Passage shown
We Benchmarked the Most Popular Code Search Tools. We Beat All of Them.

Head-to-head benchmark: knowing vs codegraph (19K stars) vs Aider (20K stars) vs Gortex vs GitNexus across 117 tasks, 7 repos, 6 languages. knowing is 1.36x more precise than codegraph, 14x more precise than grep, 500x faster on enterprise repos, and finds new code in 167ms. Full statistical proof.

codegraph has 19,459 GitHub stars. We have zero. So we stopped talking and started measuring.

The Headline

SystemP@10Query k8sTime-to-consistencyStars
knowing0.1852ms167ms0
codegraph0.135~1s805ms19,459
GitNexus0.075612msminutes-
Gortex0.063~6sminutes-
Aider-~3s3,150ms (timed out)~20K
codebase-memory-2,900msN/A (timed out)2,600
grep0.013instantinstantN/A

P@10 = fraction of top-10 results that are relevant to the task. Higher is better.

knowing is 1.36x more precise than codegraph (19K stars, tree-sitter + FTS5). knowing is 2.45x more precise than GitNexus (knowledge graph MCP). knowing is 2.92x more precise than Gortex (Go graph engine, 256 languages). knowing is 14.2x more precise than grep.

Why 19K Stars Means Nothing

codegraph uses tree-sitter + FTS5 + heuristic scoring (co-location bonuses, multi-term matching, CamelCase boundary matching). No graph-theoretic ranking. No random walk. No structural propagation.

knowing uses Random Walk with Restart on a content-addressed call graph. The walk propagates relevance through the actual dependency structure: “this function calls that one, which implements this interface, which is tested by those tests.” Structural relevance, not string coincidence.

The result: codegraph finds symbols that contain your keywords. knowing finds symbols that are structurally relevant to your task. These are often different things.

Per-Repo Breakdown

RepoLanguageLOCknowing P@10Tasks
FlaskPython15K0.27114
OcelotC#30K0.2605
Cross-cuttingMixed-0.2119
SparkJava14K0.1805
DjangoPython300K0.17933
KubernetesGo3.5M0.16819
VS CodeTypeScript1M0.13219
CargoRust150K0.10013

Python repos with rich class hierarchies and docstrings perform best (Flask 0.271). Rust performs worst (sparse documentation, complex trait resolution). The advantage over competitors holds across all repos: even knowing’s weakest repo (Cargo 0.100) exceeds grep’s best (0.013).

Information shown
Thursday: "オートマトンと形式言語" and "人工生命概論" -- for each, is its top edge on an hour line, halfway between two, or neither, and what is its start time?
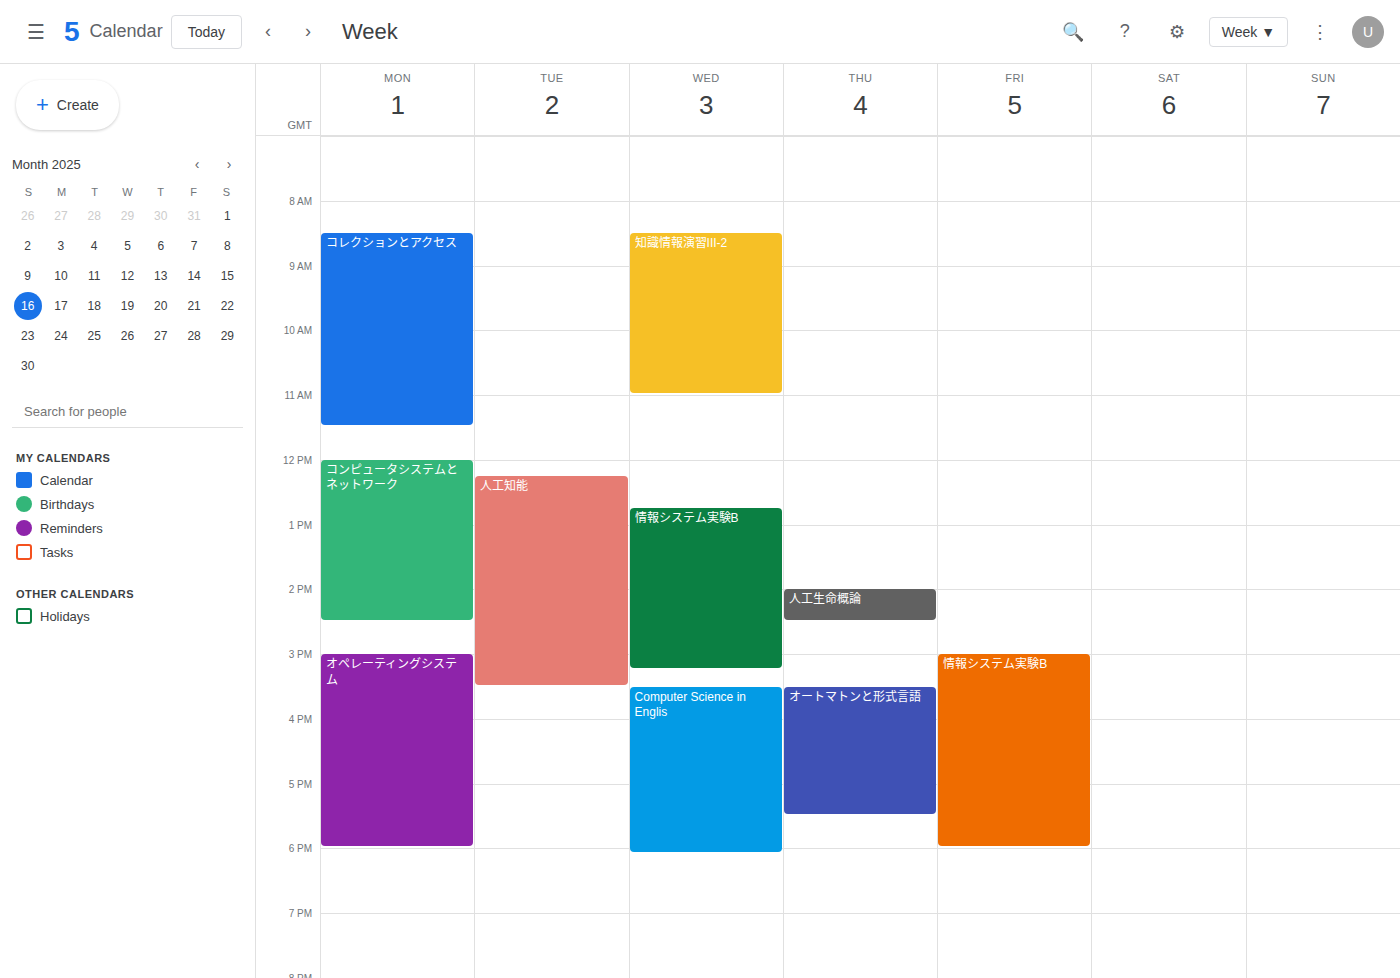
"オートマトンと形式言語": 3:30 PM, halfway between the 3 PM and 4 PM lines. "人工生命概論": 2:00 PM, exactly on the 2 PM line.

Objectives
[a] In the code search benchmark, what are the answers to these questions?
(i) What P@10 does knowing reach on Flask?
(ii) How many GitHub stars does codegraph have?
(iii) What method does knowing use to rank results?
[b] Does each statement agree with the code search benchmark? Answer yes or no and quote the deciding words.
(i) knowing is 2.45x more precise than Gortex.
(ii) codegraph uses no random walk.
(iii) Rust performs worst of the repos tested.

Outputs in order
[a]
(i) 0.271
(ii) 19,459
(iii) Random Walk with Restart on a content-addressed call graph

[b]
(i) No: "knowing is 2.92x more precise than Gortex"
(ii) Yes: "No random walk."
(iii) Yes: "Rust performs worst (sparse documentation, complex trait resolution)."